Work task — Update the listing from the line with "What percentage is" through the line with "Reading left to", replacing "y-axis" with "vertical axis" and leaving everything else unchanged. Give only those lines, without the pictures.

Extracted material —
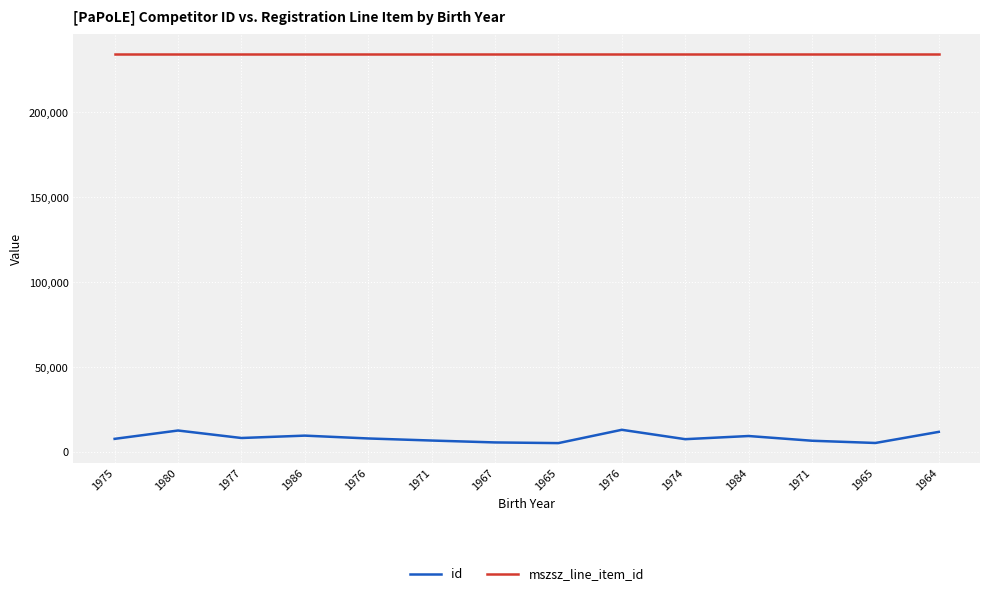

At how many categories does at least one series exceed 105194?

14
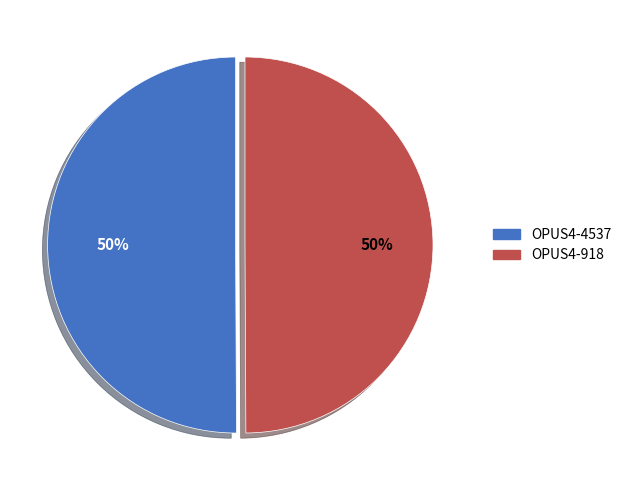

Approximately how many times larger is the value at OPUS4-918 compared to OPUS4-4537?

1.0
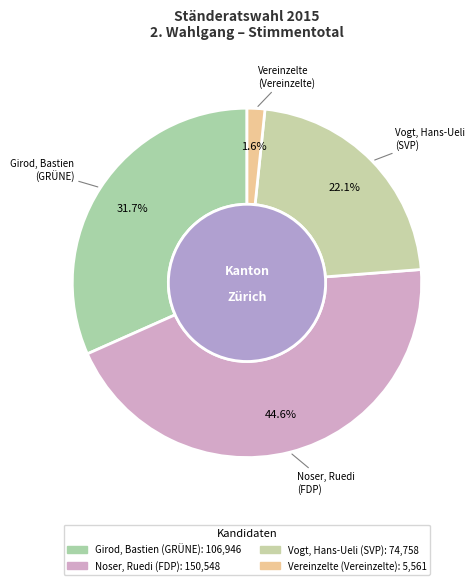

What percentage is the Vereinzelte slice, to the nearest percent?

2%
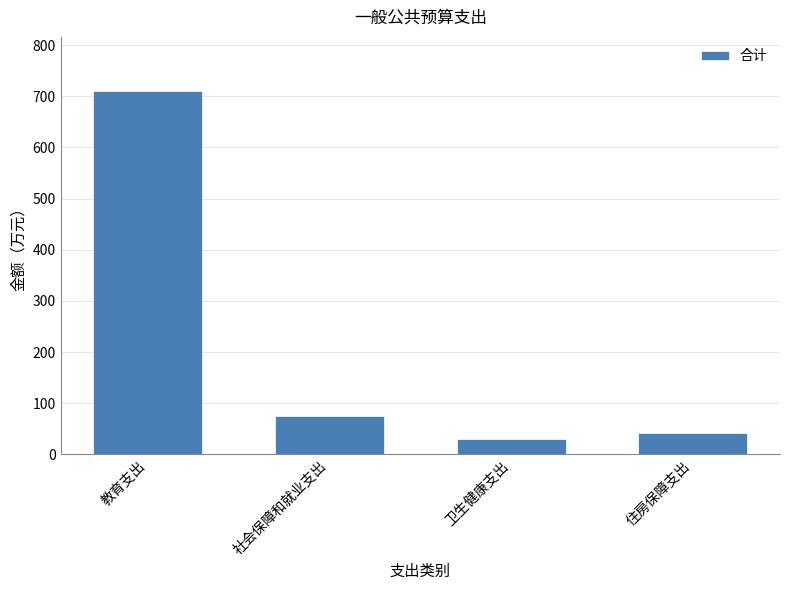

Rank the categories by value from highest to lowest.

教育支出, 社会保障和就业支出, 住房保障支出, 卫生健康支出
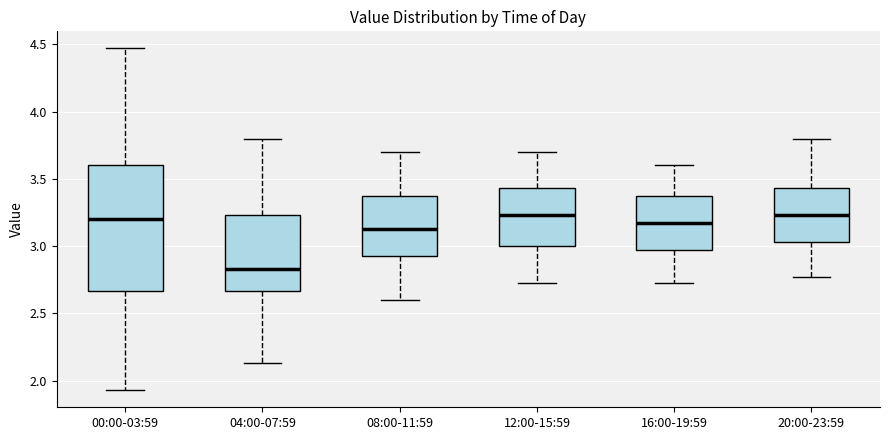

Reading left to right, read every box against the y-axis: the position of its median line, the range the box covers, and the ends of its whiskers. The values are not printed on the chart, so give them approximately, as read against the axis.

00:00-03:59: median 3.20, box 2.65 to 3.60, whiskers 1.95 to 4.45
04:00-07:59: median 2.85, box 2.65 to 3.25, whiskers 2.15 to 3.80
08:00-11:59: median 3.15, box 2.95 to 3.35, whiskers 2.60 to 3.70
12:00-15:59: median 3.25, box 3.00 to 3.45, whiskers 2.75 to 3.70
16:00-19:59: median 3.15, box 2.95 to 3.35, whiskers 2.75 to 3.60
20:00-23:59: median 3.25, box 3.05 to 3.45, whiskers 2.75 to 3.80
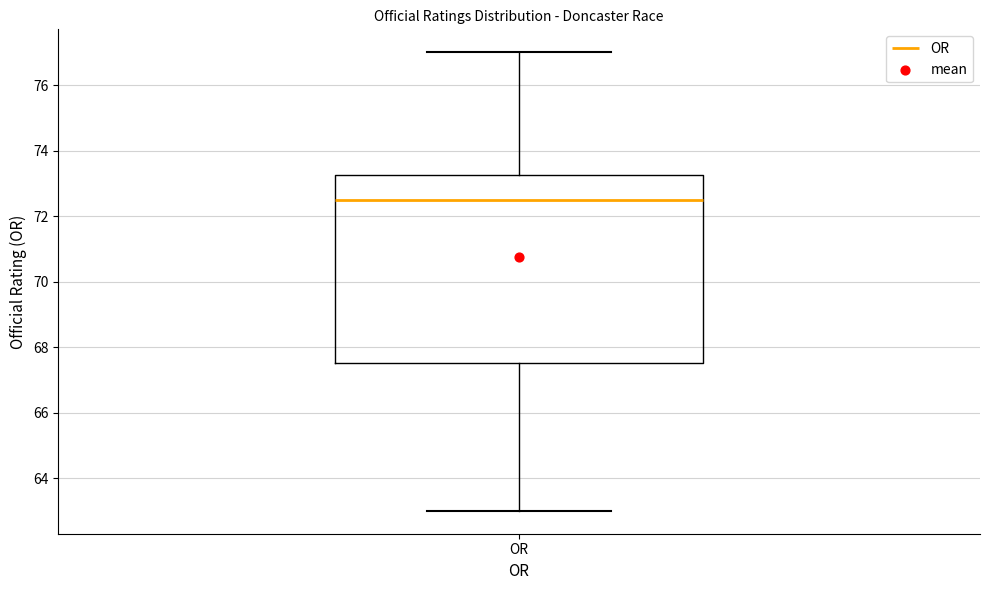

Read this box plot against the y-axis: the position of the median line, the range covered by the box, and the ends of both whiskers. The values are not printed on the chart, so give them approximately, as read against the axis.

median 72.6, box 67.6 to 73.2, whiskers 63.0 to 77.0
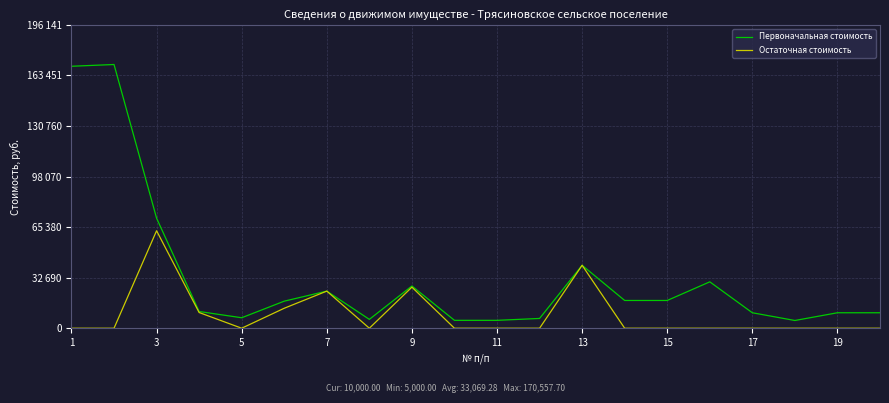

What are all the series names shown in the legend?

Первоначальная стоимость, Остаточная стоимость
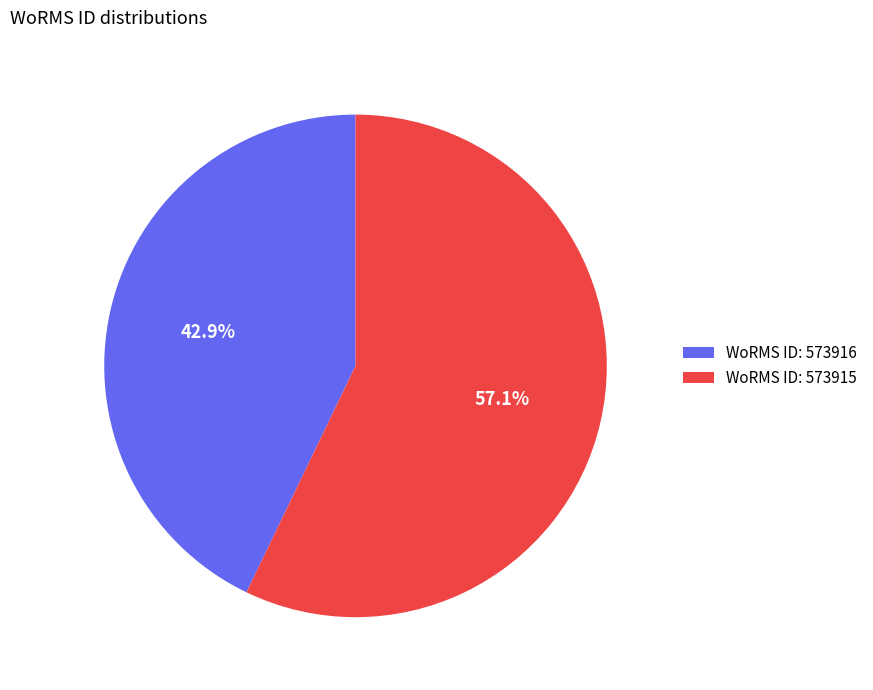

Is WoRMS ID: 573916 the majority of the pie?

No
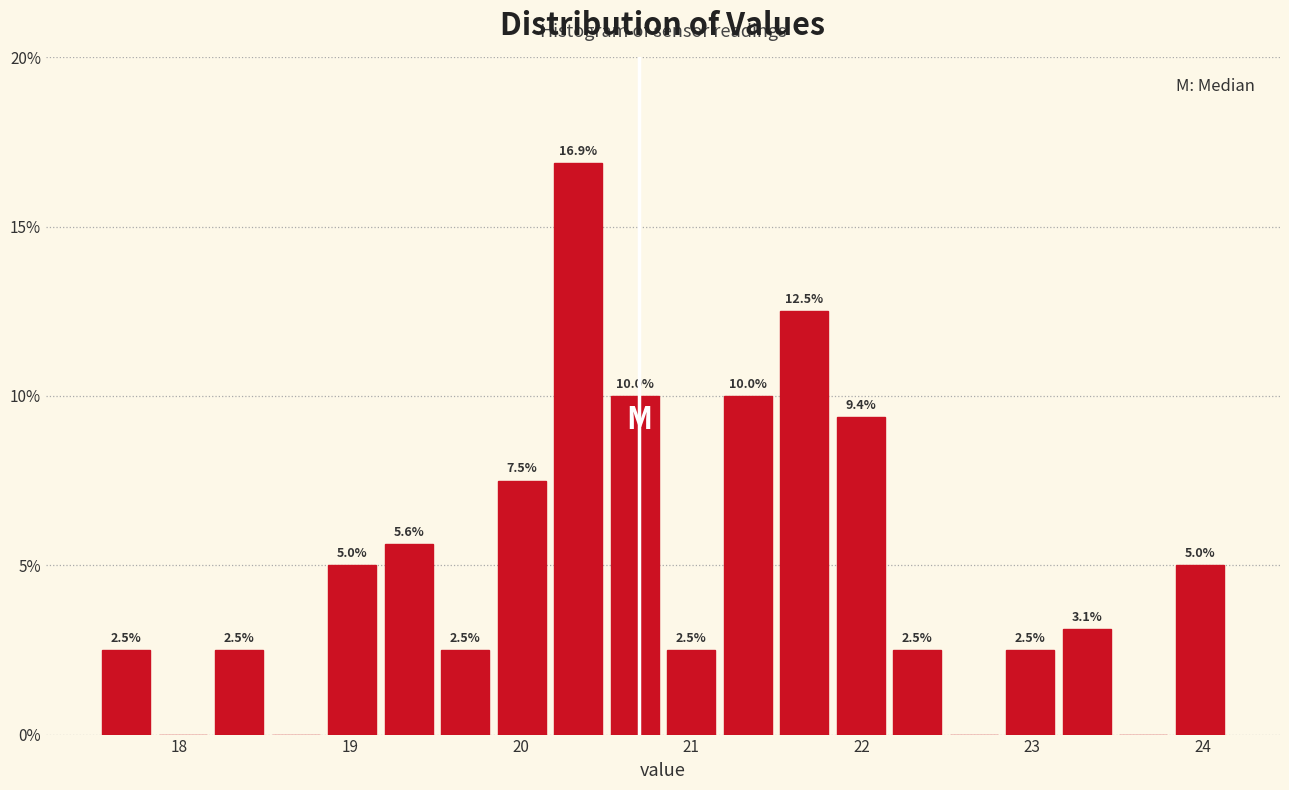

Around what value on the x-axis is the tallest bar? Give the approximate position of its centre, as read against the axis.

20.3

Final answer —
What percentage is the Vereinzelte slice, to the nearest percent?

2%

Rank the categories by value from highest to lowest.

教育支出, 社会保障和就业支出, 住房保障支出, 卫生健康支出

Reading left to right, read every box against the vertical axis: the position of its median line, the range the box covers, and the ends of its whiskers. The values are not printed on the chart, so give them approximately, as read against the axis.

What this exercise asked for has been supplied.